Mordechai Leib Kaminetzky (מרדכי לייב קמינצקי; 1859–1955) was a Hareidi rabbi in Sha'arei Hesed, Jerusalem who served as a teacher in the Etz Chaim Yeshiva.

==Birth==
Rabbi Mordechai Leib was born in Drahichyn, Belarus to Rabbi Zev Menachem Mendel and Chaya Basha Kaminetzky in the year 1859. Rabbi Mendel was the author of the book 'Emek Pashut'.

==Novardok==
In the year 1914, on his way to Jerusalem, Rabbi Mordechai Leib was offered the position of the Mashgiach ruchani of Novardok Yeshiva by Rabbi Yosef Yozel Horwitz, the 'Alter', who offered to split the responsibility as Alter of Novardok.

==In Jerusalem==
Rabbi Mordechai Leib moved to Israel in the year 1914 with his wife and son. He became a rabbi in Etz Chaim Yeshiva and served there until 1930. He was the rebbi of Rabbi Shlomo Zalman Auerbach. Also close to him were Rabbi Shalom Schwadron and Rabbi Yitzchak Shlomo Zilberman.
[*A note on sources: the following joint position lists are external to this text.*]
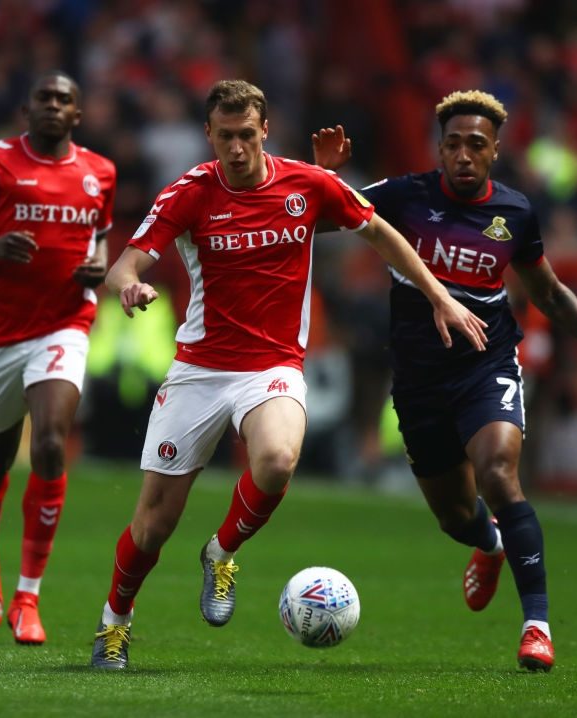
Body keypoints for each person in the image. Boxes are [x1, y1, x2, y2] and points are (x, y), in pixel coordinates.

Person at [89, 79, 489, 670]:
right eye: (225, 136)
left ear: (265, 130)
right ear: (208, 134)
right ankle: (114, 625)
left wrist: (439, 296)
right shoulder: (189, 192)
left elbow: (381, 233)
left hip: (272, 366)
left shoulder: (307, 183)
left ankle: (221, 552)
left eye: (246, 135)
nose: (236, 148)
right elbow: (123, 265)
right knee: (152, 527)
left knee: (277, 460)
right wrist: (131, 286)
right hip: (200, 369)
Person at [311, 90, 577, 672]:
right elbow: (316, 217)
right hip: (420, 380)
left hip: (487, 365)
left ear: (495, 151)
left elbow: (548, 292)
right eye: (453, 144)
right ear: (440, 149)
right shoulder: (404, 196)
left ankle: (537, 627)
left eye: (475, 144)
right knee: (456, 516)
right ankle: (491, 543)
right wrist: (325, 177)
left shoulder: (515, 212)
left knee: (500, 475)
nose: (463, 154)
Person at [0, 71, 116, 645]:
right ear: (27, 109)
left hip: (65, 324)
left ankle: (27, 597)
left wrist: (98, 266)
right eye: (45, 98)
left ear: (77, 114)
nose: (54, 106)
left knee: (51, 443)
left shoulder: (100, 172)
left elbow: (101, 236)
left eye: (65, 99)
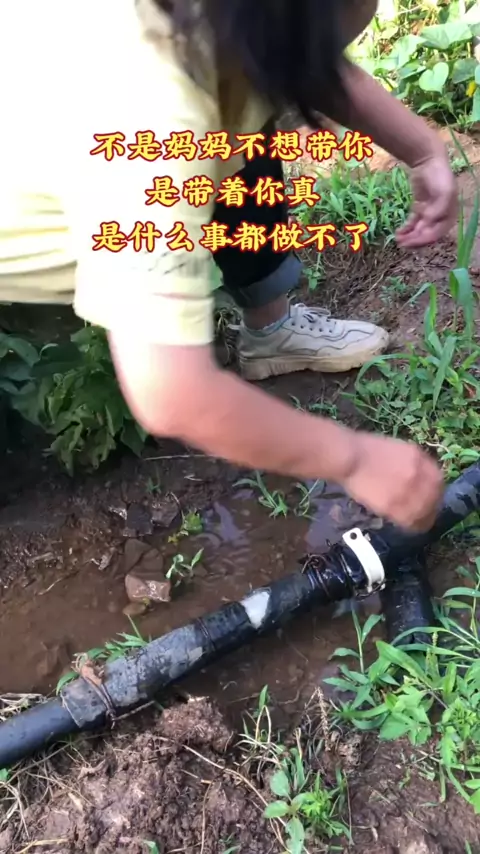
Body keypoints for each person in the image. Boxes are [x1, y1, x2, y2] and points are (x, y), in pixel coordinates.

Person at [0, 0, 456, 531]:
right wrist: (356, 459)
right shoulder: (153, 121)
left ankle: (271, 330)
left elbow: (300, 61)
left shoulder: (225, 23)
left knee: (243, 126)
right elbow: (172, 393)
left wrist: (422, 149)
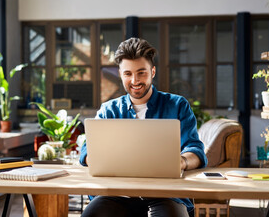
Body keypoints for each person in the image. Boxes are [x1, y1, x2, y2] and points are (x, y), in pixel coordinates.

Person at [79, 37, 208, 217]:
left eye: (142, 73)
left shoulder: (177, 105)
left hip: (167, 195)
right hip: (117, 194)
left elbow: (195, 150)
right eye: (128, 74)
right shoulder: (109, 110)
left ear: (153, 71)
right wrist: (100, 159)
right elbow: (87, 151)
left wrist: (182, 161)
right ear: (120, 73)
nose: (135, 80)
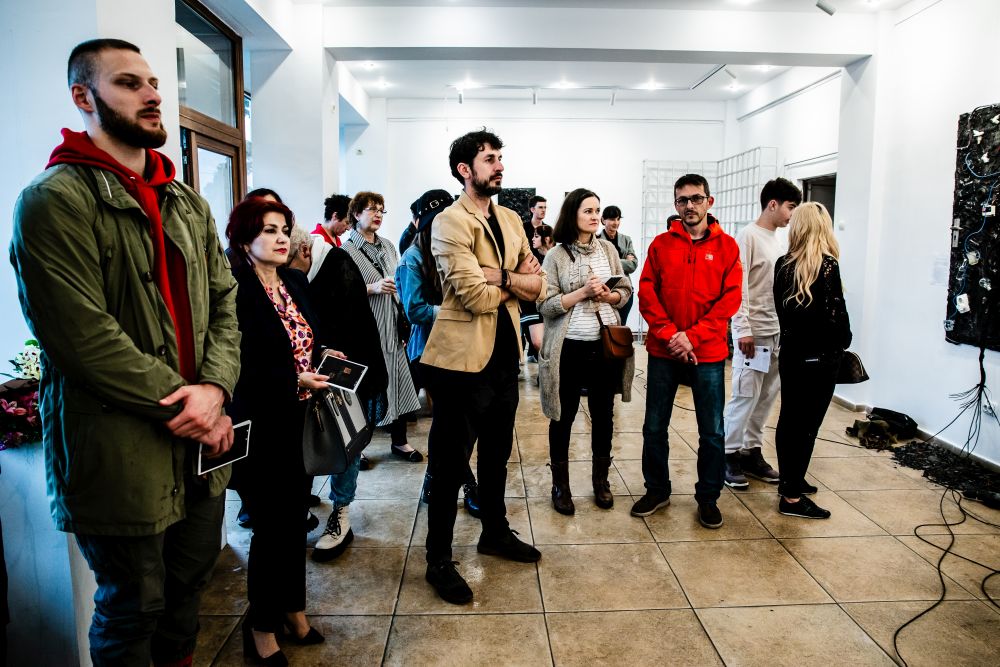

Rabbi Mordechai Leib was also the close friend of Rabbi Yaakov Moshe Charlap of Sha'arei Hesed. Rabbi Charlap would study Kabbalah with Rabbi Mordechai Leib.

==Death==
Rabbi Mordechai Leib died on July 21, 1955, in Sha'arei Hesed at the age of 96. He was eulogized by Rabbi Shalom Schwadron and Rabbi Shlomo Zalman Auerbach. He was buried on Har Hamenuchot.